Is the absence of a wave a defeat? She fears it might be seen as one.

“If all we look at are the numbers of women who win, I think I lot of people are going to be disappointed,” she says.

“We have to lower expectations to match reality,” says Melissa Deckman, professor of political science at Washington College. “There are other things to look at, and that are important going forward.”

One measure she considers important is “the role that gender is playing — a bigger role than we have seen before, that is irrefutable.” Campaign ads in Maryland and Wisconsin show female candidates breastfeeding; on the trail in Illinois, Michigan, Florida, Virginia, Ohio, and Arizona, women have spoken about being sexually assaulted and harassed. In Michigan, Dana Nessel, a candidate for attorney general ran a spot asking “Who can you trust most not to show you their penis in a professional setting? Is it the candidate who doesn’t have a penis?”

She continues: “I won’t sexually harass my staff. … And I won’t walk around in a half-open bathrobe.” (Michigan’s primary is on Tuesday.)

“Even when these women don’t win, they have changed the conversation,” Sampaio says.

“When a woman raises these issues, a male opponent has to address them too,” Dittmar says. “We see men running for district attorney saying ‘Here’s all the cases I’ve prosecuted for sexual assault and harassment.”

Another measure of the impact of the influx of women candidates, Sampaio says, is its effect on the political pipeline.

“There is a lot of ground being seeded here, even in the losses,” she says. “A lot of women are gaining experience that may not bear fruit this time around but maybe next time.
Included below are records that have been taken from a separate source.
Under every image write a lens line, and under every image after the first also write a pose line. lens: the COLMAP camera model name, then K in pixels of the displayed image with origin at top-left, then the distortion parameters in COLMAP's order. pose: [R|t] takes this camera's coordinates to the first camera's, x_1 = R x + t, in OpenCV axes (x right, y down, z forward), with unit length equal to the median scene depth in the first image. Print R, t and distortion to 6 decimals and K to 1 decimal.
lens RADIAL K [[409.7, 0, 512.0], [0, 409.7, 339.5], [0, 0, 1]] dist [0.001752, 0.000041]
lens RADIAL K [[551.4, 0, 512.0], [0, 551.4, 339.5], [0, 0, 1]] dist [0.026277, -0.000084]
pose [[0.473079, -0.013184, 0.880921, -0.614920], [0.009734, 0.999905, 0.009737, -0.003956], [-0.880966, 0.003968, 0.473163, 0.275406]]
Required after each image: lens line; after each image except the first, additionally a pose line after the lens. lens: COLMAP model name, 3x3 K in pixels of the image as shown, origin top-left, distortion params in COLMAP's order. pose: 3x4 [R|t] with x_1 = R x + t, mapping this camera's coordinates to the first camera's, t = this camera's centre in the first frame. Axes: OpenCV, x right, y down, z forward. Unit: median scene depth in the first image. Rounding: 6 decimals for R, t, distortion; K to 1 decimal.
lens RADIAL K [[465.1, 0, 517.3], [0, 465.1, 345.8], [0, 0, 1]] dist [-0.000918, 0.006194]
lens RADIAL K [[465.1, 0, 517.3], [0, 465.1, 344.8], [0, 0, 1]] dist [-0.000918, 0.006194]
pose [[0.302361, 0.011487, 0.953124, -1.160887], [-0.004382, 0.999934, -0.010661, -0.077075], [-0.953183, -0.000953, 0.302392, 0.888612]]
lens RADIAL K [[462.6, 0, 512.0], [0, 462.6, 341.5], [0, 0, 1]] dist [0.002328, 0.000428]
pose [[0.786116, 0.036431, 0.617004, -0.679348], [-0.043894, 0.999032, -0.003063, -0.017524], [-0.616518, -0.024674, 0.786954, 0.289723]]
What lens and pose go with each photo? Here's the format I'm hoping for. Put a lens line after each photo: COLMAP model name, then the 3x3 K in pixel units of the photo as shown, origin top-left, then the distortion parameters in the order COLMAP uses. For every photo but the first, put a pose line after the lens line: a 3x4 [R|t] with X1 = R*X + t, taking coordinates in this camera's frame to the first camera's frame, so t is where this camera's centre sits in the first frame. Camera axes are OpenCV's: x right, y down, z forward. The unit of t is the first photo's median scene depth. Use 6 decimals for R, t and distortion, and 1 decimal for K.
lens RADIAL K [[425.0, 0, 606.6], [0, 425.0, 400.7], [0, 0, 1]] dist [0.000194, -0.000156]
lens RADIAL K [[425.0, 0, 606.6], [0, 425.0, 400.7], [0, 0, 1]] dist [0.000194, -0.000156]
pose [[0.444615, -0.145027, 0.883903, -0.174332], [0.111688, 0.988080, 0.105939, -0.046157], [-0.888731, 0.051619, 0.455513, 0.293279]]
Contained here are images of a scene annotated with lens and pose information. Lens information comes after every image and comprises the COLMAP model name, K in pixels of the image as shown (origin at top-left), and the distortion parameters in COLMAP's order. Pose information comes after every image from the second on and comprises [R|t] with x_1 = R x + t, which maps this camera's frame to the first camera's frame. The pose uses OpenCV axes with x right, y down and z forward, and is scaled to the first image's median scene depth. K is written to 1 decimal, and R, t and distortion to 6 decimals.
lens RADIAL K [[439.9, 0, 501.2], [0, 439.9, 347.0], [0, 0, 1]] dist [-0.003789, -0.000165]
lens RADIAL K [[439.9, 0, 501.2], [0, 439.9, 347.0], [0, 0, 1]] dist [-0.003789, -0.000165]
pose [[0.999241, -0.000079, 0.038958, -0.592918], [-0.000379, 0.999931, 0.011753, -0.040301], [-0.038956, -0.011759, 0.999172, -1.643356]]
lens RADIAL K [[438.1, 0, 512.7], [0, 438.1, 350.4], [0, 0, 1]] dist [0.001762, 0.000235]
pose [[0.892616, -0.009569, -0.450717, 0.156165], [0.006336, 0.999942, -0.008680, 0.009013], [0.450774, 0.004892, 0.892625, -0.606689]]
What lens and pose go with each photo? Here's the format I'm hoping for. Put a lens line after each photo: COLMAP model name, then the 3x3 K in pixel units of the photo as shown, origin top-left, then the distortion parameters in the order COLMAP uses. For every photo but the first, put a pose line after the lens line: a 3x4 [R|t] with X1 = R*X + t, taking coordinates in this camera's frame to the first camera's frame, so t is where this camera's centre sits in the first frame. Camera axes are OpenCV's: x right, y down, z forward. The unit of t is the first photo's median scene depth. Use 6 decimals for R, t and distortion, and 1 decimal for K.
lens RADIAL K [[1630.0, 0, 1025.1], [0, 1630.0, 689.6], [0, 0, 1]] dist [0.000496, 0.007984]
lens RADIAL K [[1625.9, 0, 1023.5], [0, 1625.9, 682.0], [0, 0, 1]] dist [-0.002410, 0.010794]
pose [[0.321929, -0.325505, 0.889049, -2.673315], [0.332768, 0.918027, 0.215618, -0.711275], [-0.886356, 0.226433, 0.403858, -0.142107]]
Even if they lose these elections, they have raised their voices on a national level, they will be named to commissions, committees, places where policy begins.”

This preparing for disappointment does not mean that these experts have ruled out the possibility of success, however.

“I think women will gain representation in Congress,” Dittmar says. “I certainly don’t think we are going to lose seats,” she says, adding there is a definite chance the number of Republican women in Congress could decrease, the odds of which will become clearer as the remainder of the primaries are held.

And while she will be disappointed in the losses, she says she will not be disappointed to put the talk of “the Year of the Woman” to rest.

“Calling it that makes it sounds like women’s political progress is an anomaly and not something we should expect in each election,” she says. “It treats it as if it’s rare to have women running and winning. I’d prefer to treat is as something we assume will happen so we get closer to parity.”